Tschechien

Eine Frau als letzter Pfeil im Köcher

In tiefsten Krisenzeiten scheint in Tschechien alles möglich: Die von reichlich Machos geprägte Politikergilde der Demokratischen Bürgerpartei (ODS) nominiert eine Frau für das Amt des Regierungschefs. Miroslava Nemcova könnte die erste Premierministerin des Landes werden.

Es ist der 61-jährigen Politikerin aus Südmähren nicht leicht gefallen, dem Ruf der Parteiführung zu folgen. Aber nach Rücksprache mit ihrer Familie sagte sie doch zu. „Ich bin jetzt 15 Jahre Abgeordnete. Es ist kein schlechter Zeitpunkt, gerade jetzt etwas zurückzugeben, was ich immer bekommen habe: Vertrauen und Unterstützung“, sagte sie nach ihrer Nominierung.
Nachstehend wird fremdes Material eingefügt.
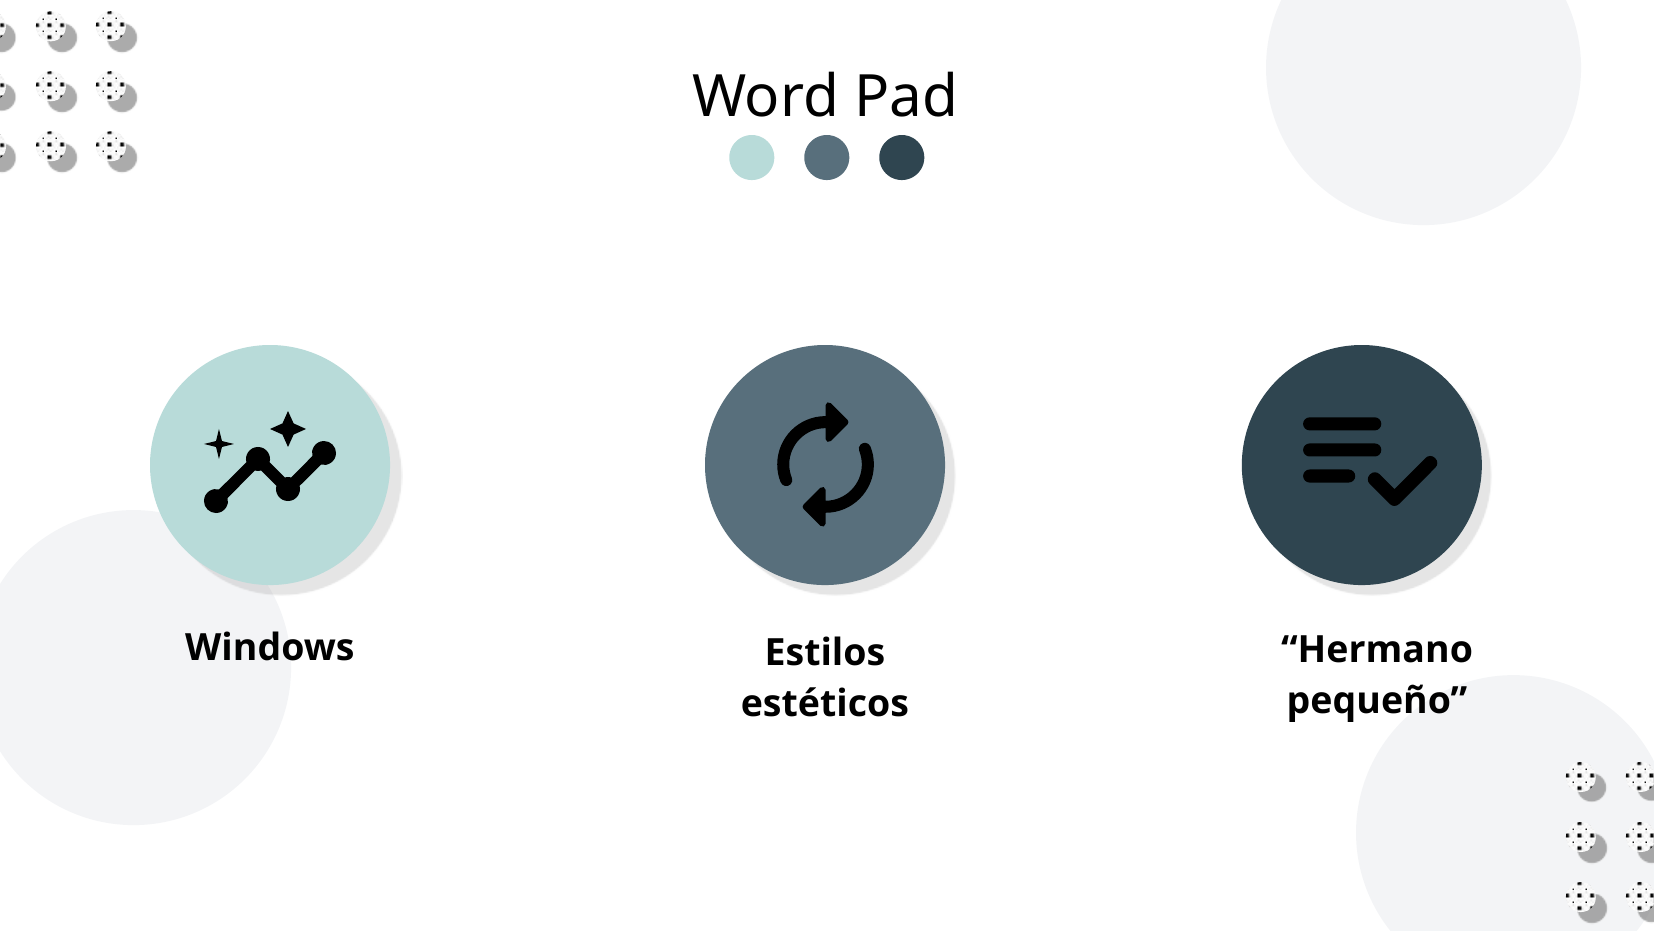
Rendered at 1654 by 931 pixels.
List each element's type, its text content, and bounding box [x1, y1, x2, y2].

picture [1625, 821, 1654, 853]
picture [95, 11, 126, 42]
text_box Word Pad [420, 46, 1231, 132]
text_box Estilos estéticos [720, 618, 931, 736]
picture [750, 388, 902, 541]
picture [35, 131, 67, 162]
picture [0, 74, 6, 99]
text_box [804, 135, 850, 181]
text_box Windows [165, 612, 376, 679]
text_box [705, 345, 946, 586]
text_box “Hermano pequeño” [1234, 615, 1520, 739]
picture [1625, 881, 1654, 912]
picture [35, 71, 66, 102]
picture [0, 14, 6, 39]
picture [195, 390, 346, 541]
text_box [1241, 345, 1482, 586]
text_box [729, 135, 775, 181]
picture [95, 131, 127, 162]
text_box [150, 345, 391, 586]
picture [1565, 882, 1596, 913]
picture [95, 71, 126, 102]
picture [0, 134, 7, 159]
picture [35, 11, 66, 42]
picture [1565, 761, 1596, 793]
picture [1625, 761, 1654, 792]
picture [1286, 375, 1450, 538]
text_box [879, 135, 925, 181]
picture [1565, 821, 1596, 853]
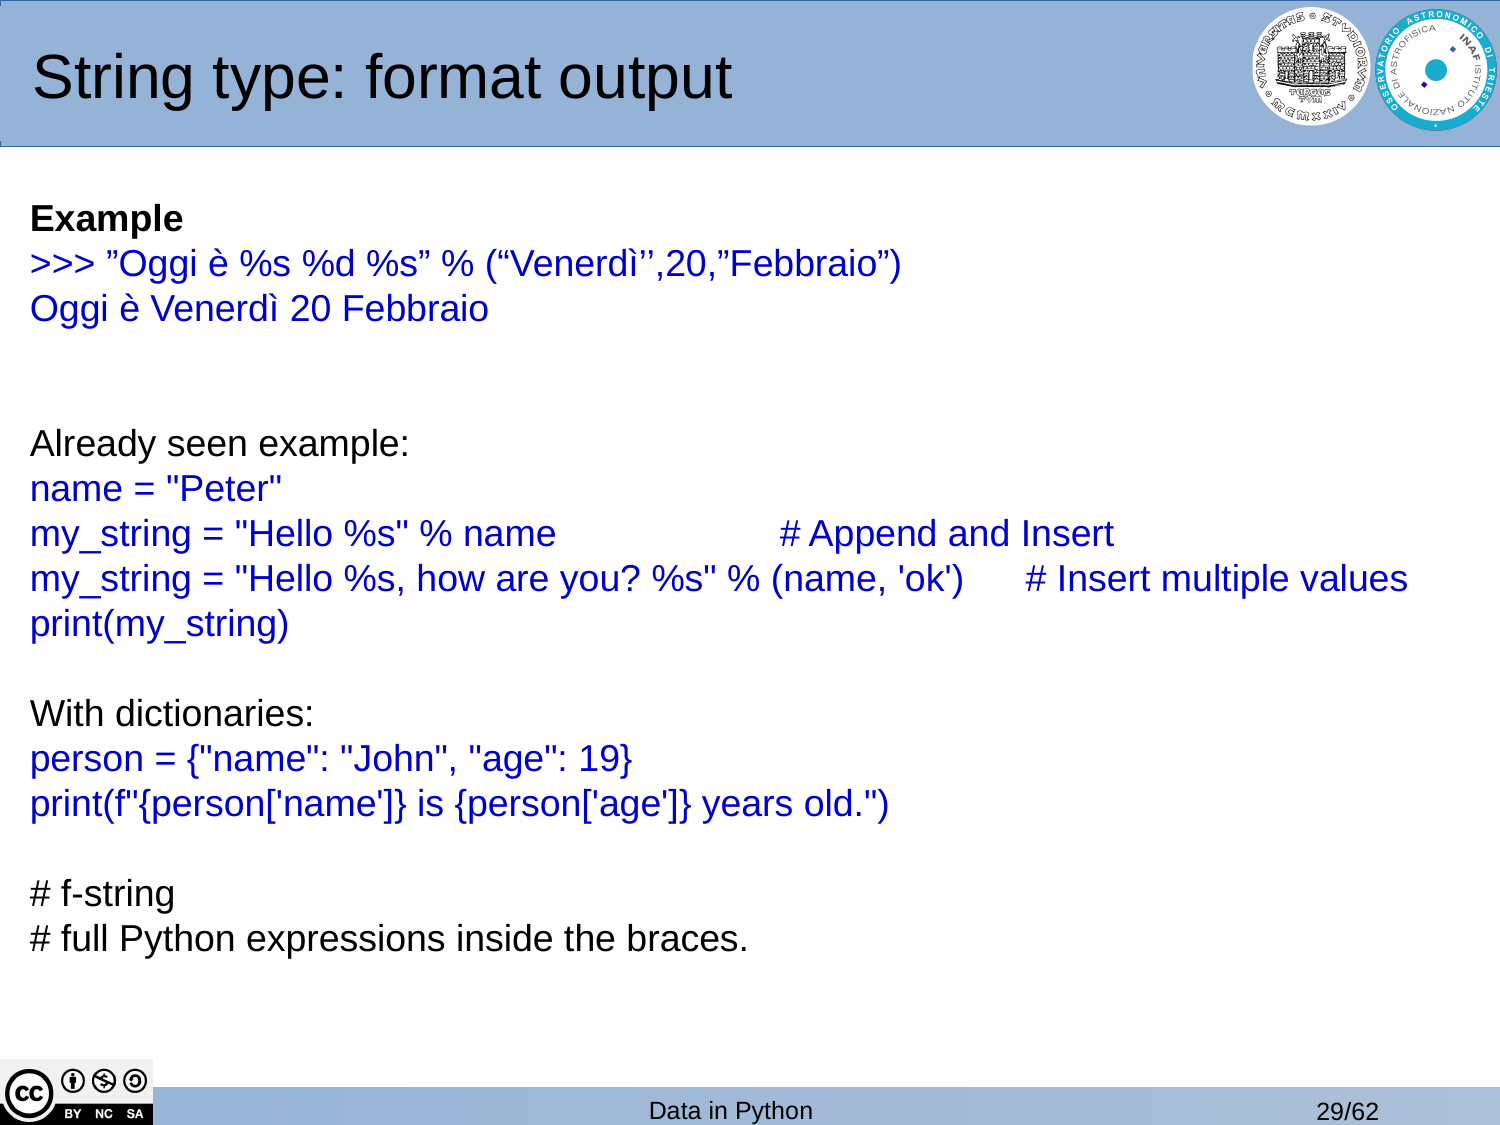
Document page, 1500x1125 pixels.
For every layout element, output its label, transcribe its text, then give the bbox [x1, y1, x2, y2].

list Example >>> ”Oggi è %s %d %s” % (“Venerdì’’,20,”Febbraio”) Oggi è Venerdì 20 Febbraio Already seen example: name = "Peter" my_string = "Hello %s" % name # Append and Insert my_string = "Hello %s, how are you? %s" % (name, 'ok') # Insert multiple values print(my_string) With dictionaries: person = {"name": "John", "age": 19} print(f"{person['name']} is {person['age']} years old.") # f-string # full Python expressions inside the braces. [14, 140, 1492, 1053]
picture [1253, 0, 1500, 156]
picture [0, 1059, 153, 1125]
text_box String type: format output [0, 5, 1253, 141]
Als man sie im vergangenen Jahr überreden wollte, für das Präsidentenamt zu kandidieren, hatte sie der ODS noch einen Korb gegeben. Dabei hätte sie sich gute Chancen ausrechnen können. Nemcova ist seit Jahren bei den Wählern sehr beliebt. Sie unterscheidet sich in einem Punkt ganz wesentlich von fast allen ihren männlichen Kollegen aus der ODS-Führungsriege: Sie ist nicht im Geringsten durch einen Skandal belastet. Logisch, dass die oppositionellen Sozialdemokraten sie sofort als „Feigenblatt“ für ihre korrupten Kollegen herabzuwürdigen versuchten.


Niemand der kuscht

Die Mutter eines Arztes, die seit ihrem 18. Lebensjahr mit ihrem Mann zusammen ist, ist niemand, der kuscht. Zwar bemühte sie sich als Parlamentspräsidentin, mit allen Parteien im Abgeordnetenhaus gut auszukommen. Aber sie kann auch auf den Tisch hauen. So legte sie sich wiederholt mit dubiosen Praktiken von Parteifreunden an und kritisierte auch als einzige aus der ODS massiv den Deal zwischen Premier Necas und den drei Rebellen der ODS, die ihr Mandat aufgaben und dafür mit lukrativen Posten in halbstaatlichen Unternehmen „abgefunden“ wurden. Eben jenen Deal, gegen den derzeit Ermittlungen laufen, die in Tschechien beispiellos sind.

Sie hat sich auch mit dem jetzigen Präsidenten Milos Zeman angelegt und den Stil seiner Kampagne vor der Stichwahl gegen Karel Schwarzenberg scharf kritisiert. Befürchtungen, dass Zeman sich jetzt dafür rächen und sie nicht zur Regierungschefin ernennen könnte, hat sie nicht: „Ich vertraue auf seine Professionalität. Persönliche Dinge dürfen keine Rolle spielen, wenn es um das weitere Schicksal des Landes geht“, sagte sie am Donnerstag in einem Zeitungsinterview.


Nemcova – Eine Kämpferin

Dass sie kämpfen kann, hat sie auch in ihrem Leben vor der Politik bewiesen, als sie eine Krebserkrankung überwand. Nach der Samtrevolution 1989 verzichtete sie auf die ihr zustehende Invalidenrente und verwirklichte ihren Traum von einem kleinen eigenen Buchladen. 1994 ging sie schließlich in die Politik und ist seit 1998 durchgängig Mitglied im Abgeordnetenhaus, seit 2010 ist sie Parlamentspräsidentin.

Für Nemcova spricht ihre Erfahrung in der Politik. Gegen sie, dass sie immer nur Funktionen im Parlament hatte, auch wenn ihr das auf internationalem Parkett helfen dürfte. Sie hat aber nie einer Regierung angehört und gilt auch nicht eben als Wirtschaftsexpertin. Allerdings ist sie der letzte Pfeil, den die ODS im Köcher hat. Sollte sie nun Regierungschefin werden, ergibt sich jedoch automatisch ein anderes Problem: Dann müsste sich Tschechien einen neuen Parlamentspräsidenten suchen.